Chekhov has an exceedingly rare ability that you only find in the very greatest artists. Every line of his writing can simultaneously express every human emotion of which you can think - sadness, joy, humor, disgust, apathy, wonder, despair, hope, pity, contempt - at the exact same time. Not even Shakespeare can do that. The fights in Chekhov aren’t really fights, because people bicker over things for which there is no reason to bicker. Character to fly into rage for no reason at all, every line can call up decades-long resentments, words and actions ensue that everybody regrets. But then everybody makes their peace, and life continues just as it did before, until the next argument.
This is how life unfolds for 99.999% of the human race. We're not the masters of our destinies and life steers us far more often than we steer life. Life unfolds in an accidental way for which we cannot possibly plan and it hurts us all very deeply when our plans come to so little. Like us all, each of these characters knows too many disappointments, lots of boredom, and joy much too occasionally. But come what may for each, life goes on. We're still here, and that's the ultimate cause to celebrate.

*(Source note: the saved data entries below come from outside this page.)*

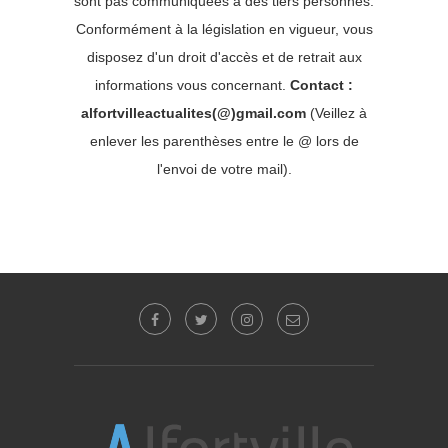
sont pas communiquées à des tiers personnes.
Conformément à la législation en vigueur, vous
disposez d'un droit d'accès et de retrait aux
informations vous concernant.
Contact :
alfortvilleactualites(@)gmail.com
(Veillez à
enlever les parenthèses entre le @ lors de
l'envoi de votre mail).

Chekhov called Uncle Vanya a comedy, which may be the joke itself. It’s not a comedy in the modern sense since there aren’t all that many laughs (though there are some). And it’s not a comedy in any antiquated sense either since things don’t end particularly happily. Lots of issues are raised, gales of turbulence ensue, but nothing changes. He also entitled the play Uncle Vanya in spite of the fact that Uncle Vanya is not the main character. Like so many of the greatest narratives, there is no main character. There is only a community - listening to and ignoring each other, their moral aims growing noble and shrinking into small-mindedness from moment to moment, but always together, always impacting each other, and always themselves. The reason it's called Uncle Vanya is because he's the uncle of Sonya, the play's moral center, who lives a life just as ignoble and degrading as her uncle's - full of unrequited love, pointless work and pointless poverty, a monotonous life of low expectations. But unlike Vanya, she does not give up hope, and at the end of the play, she gives the speech to her uncle which is the most moving passage in any work of art I've ever experienced:
"What can we do? We have to live. We have days and days ahead of us. Endless evenings and we'll bare it all with good grace. We'll do our work, and we'll support everyone who relies on us, and we'll continue to do it until we're old, and we'll accept our dying and we'll say, yes we suffered, yes there were times when we wept and times we could hardly keep going, and God will smile on us. And you and I will see, Uncle Vanya, we'll see that life is radiant and beautiful and dignified, and we'll look back on those unhappy moments and we'll feel nothing but compassion and we'll smile - and we'll take our rest. I believe that Vanya, I do! We'll hear the angels. The sky will be full of diamonds and we'll see all the evil in the world, and the suffering and the pain, all engulfed by the mercy that's going to fill up the whole world. And our lives will be as sweet and gentle as a caress. I believe it. I do. And I know, Uncle Vanya, that you have yet to see happiness in this life. I know. But just you wait. And then you'll see. We'll rest. We'll rest."